Tendo and daughter
The Café de Paris in Tokyo is bustling with chic young women sipping coffee and reveling in the restaurant’s air of faux-French refinement. Shoko Tendo calmly puffs on a cigarette beneath the twinkling chandeliers. She knows she could shatter the decorum by merely rolling up her sleeves. Her arms — and almost every other inch of her birdlike body — are plastered with the trademark tattoos of a Japanese gangster.
Instead, she’s careful not to reveal that she comes from the yakuza, Japan’s much-feared world of organized crime. Despite the cloying late-summer heat, she’s clothed practically head to toe, in a long-sleeve lilac shirt layered over a white tee and skinny jeans. She’s a different kind of rebel these days. Leaving behind her gangster loyalties, she has become a talk-show celebrity in Japan — the first female ever to break the code of silence and speak about life for women in the underworld.
In a knee-jerk way, I expect the russet-haired Tendo, whose father was a high-ranking mob boss, to be intimidating, or at least loud and brash, but she speaks to me with a quiet thoughtfulness in her native Japanese.
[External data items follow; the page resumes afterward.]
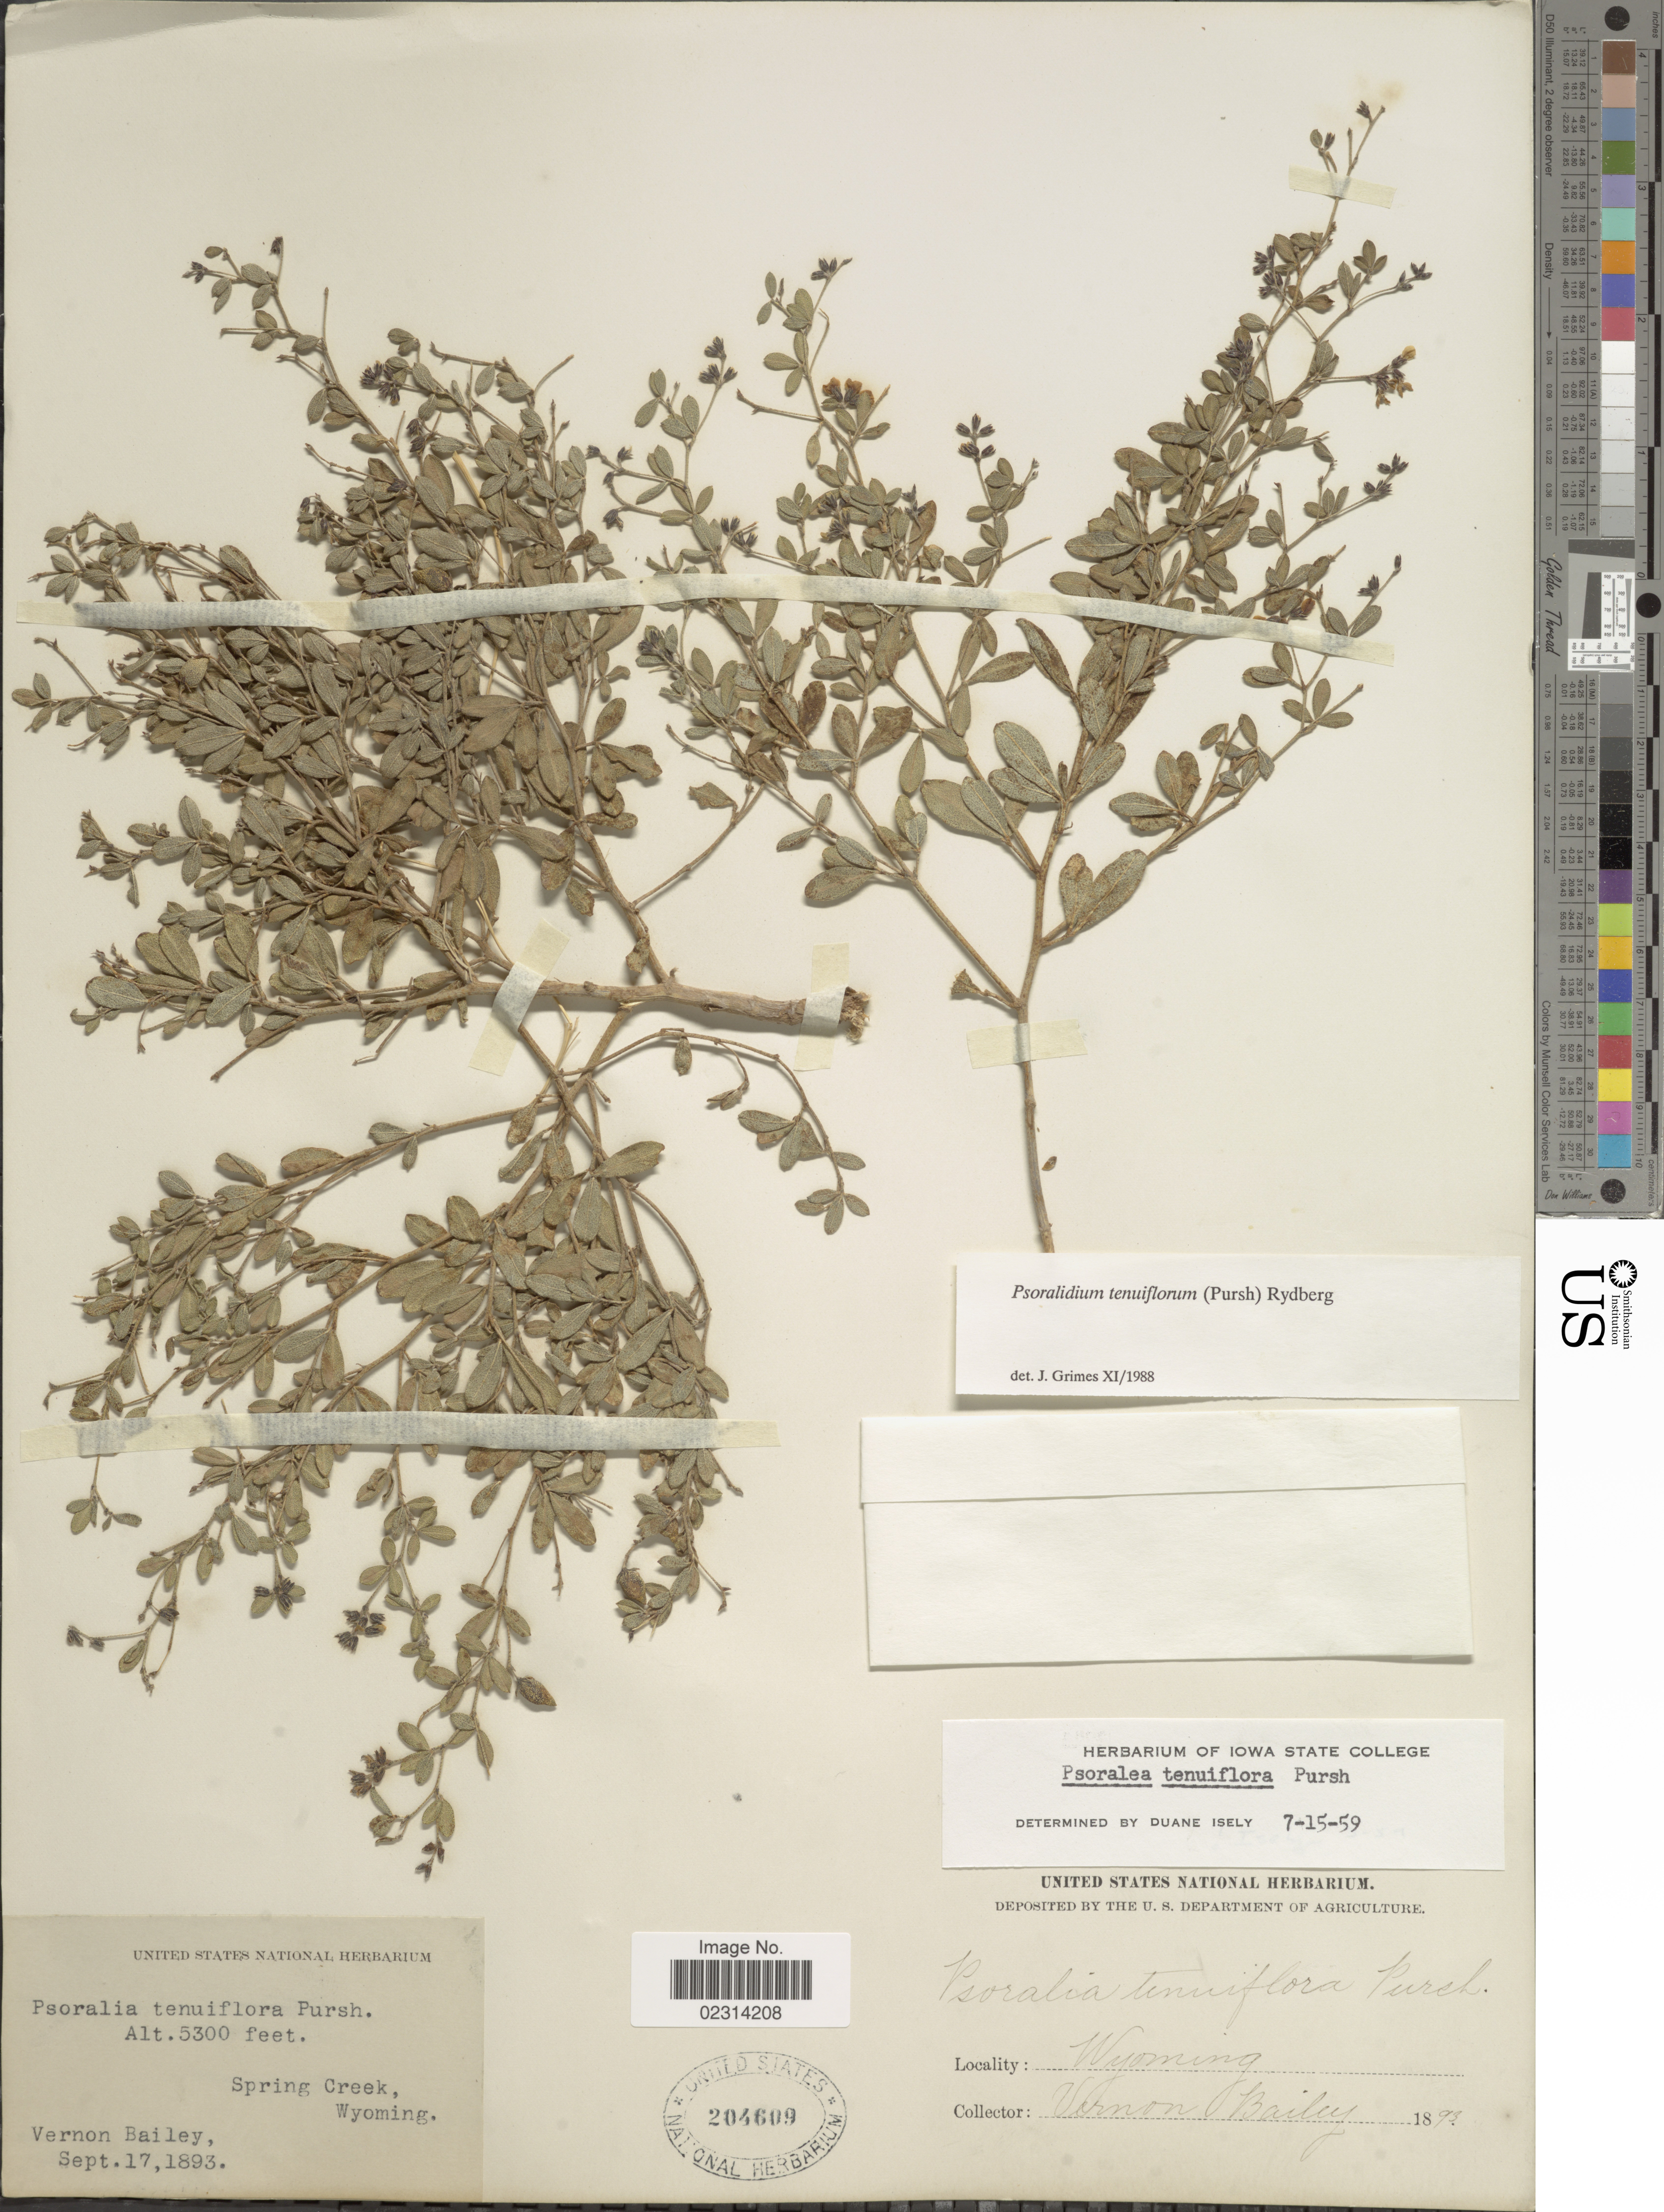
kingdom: Plantae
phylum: Tracheophyta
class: Magnoliopsida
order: Fabales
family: Fabaceae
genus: Psoralidium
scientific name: Psoralidium tenuiflorum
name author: (Pursh) Rydb.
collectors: V. O. Bailey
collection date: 1893-09-17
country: United States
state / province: Wyoming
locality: Spring Creek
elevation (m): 1615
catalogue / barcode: US 204609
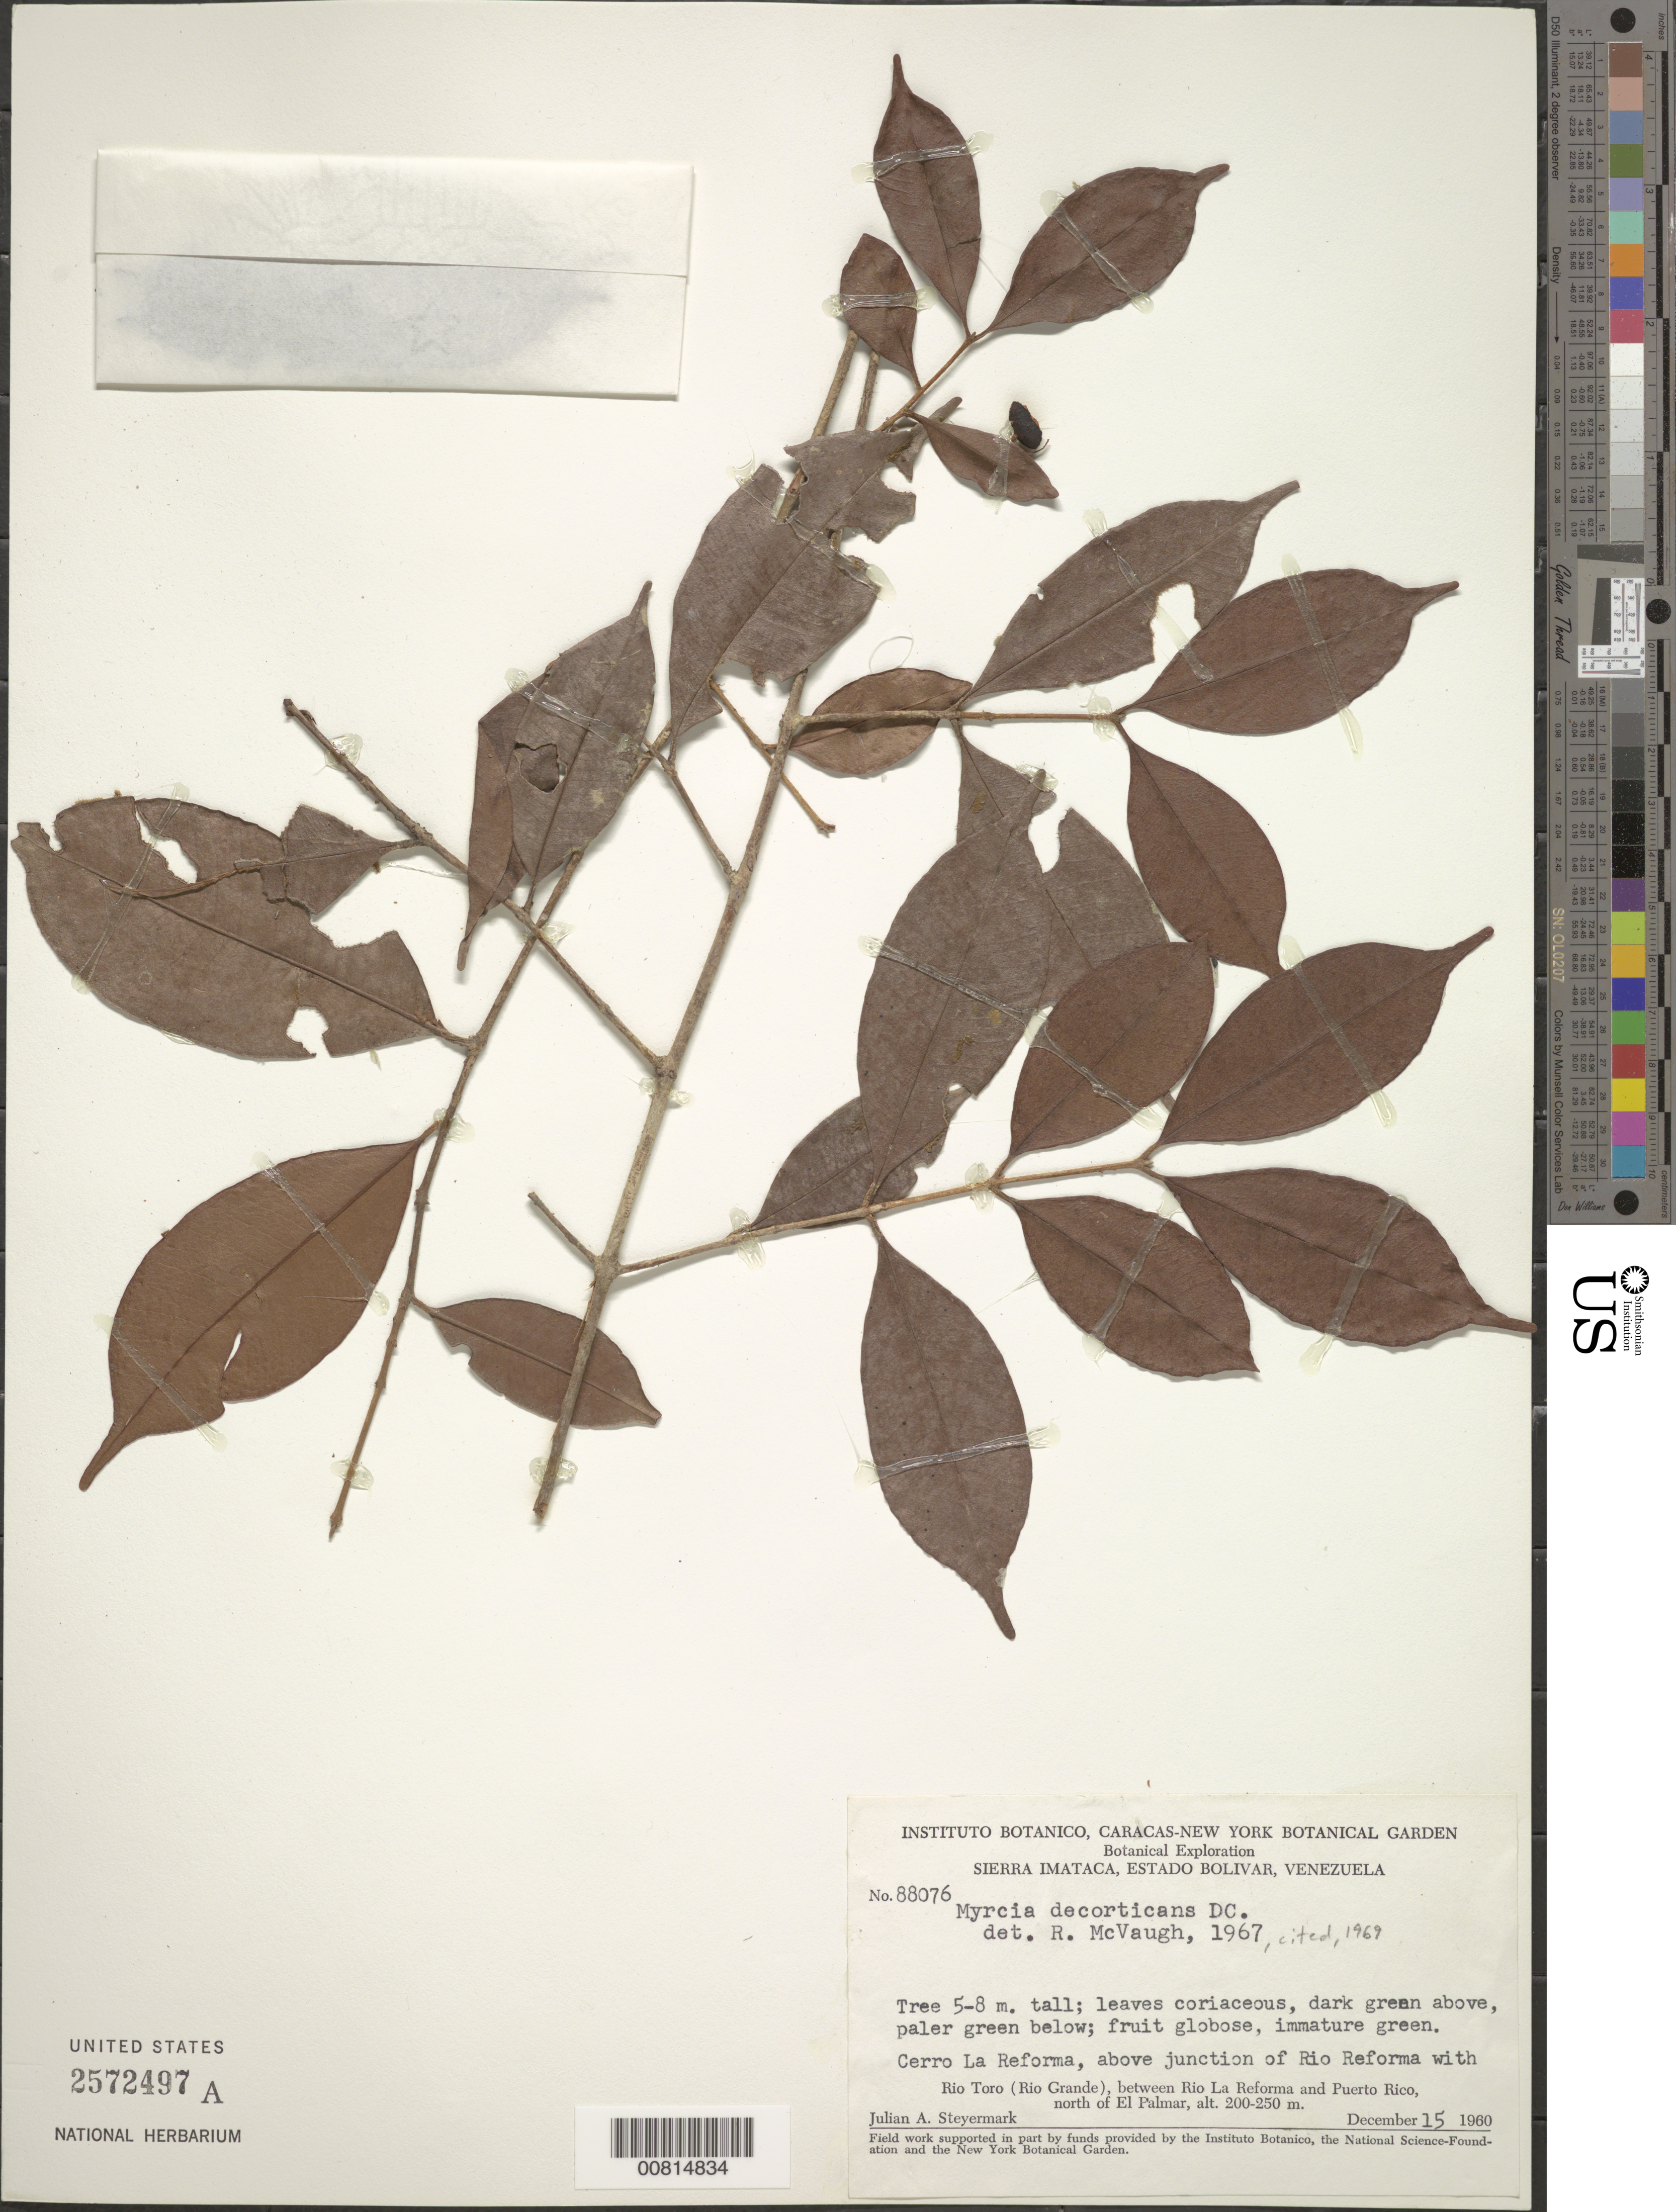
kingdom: Plantae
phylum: Tracheophyta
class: Magnoliopsida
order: Myrtales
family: Myrtaceae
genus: Myrcia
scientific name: Myrcia decorticans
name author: DC.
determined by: McVaugh, R.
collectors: J. Steyermark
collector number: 88076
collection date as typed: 15-Dec-60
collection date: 1960-12-15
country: Venezuela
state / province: Bolívar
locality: Sierra Imataca; Cerro La Reforma, above junction with Río Reforma with Río Toro (Río Grande), between Río La Reforma and Puerto Rico, N of El Palmar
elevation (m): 200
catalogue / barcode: US 2572497A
Her best-selling memoir, Yakuza Moon, shocked this conservative nation three years ago with its graphic accounts of her addictions to sex, drugs, and violent lovers. With the book’s recent publication in the U.S., she has agreed to do her first-ever interview with a foreign magazine to discuss the impact of her decision to speak out — and about her life now as a single mother.
She’s more relaxed in person, with an iced coffee in hand, than she appears in her book, so I jump right in and ask why she’s still alive after writing it. Usually, any kind of betrayal in the mob world is an automatic death sentence. And the yakuza are an especially macho bunch, known for rituals that signify their fanatic allegiance, such as severing their little fingers to atone for mistakes. “I was really nervous about that,” Tendo says. “But I think I’ve gotten away with it so far partly because I focused only on my own experience and didn’t incriminate anyone else.” Yes, she gets threatening phone calls, but Tendo, 39, insists she has no regrets. “I needed to do this for myself to find out where I belong in the world,” she says, explaining that yakuza women, while rarely involved in criminal activities themselves, are vilified by association. “People in Japan can smell it if you come from a background like mine — you can’t hide it. I wanted to change my life, but I realized the only way I could do that was by first being honest about who I was.”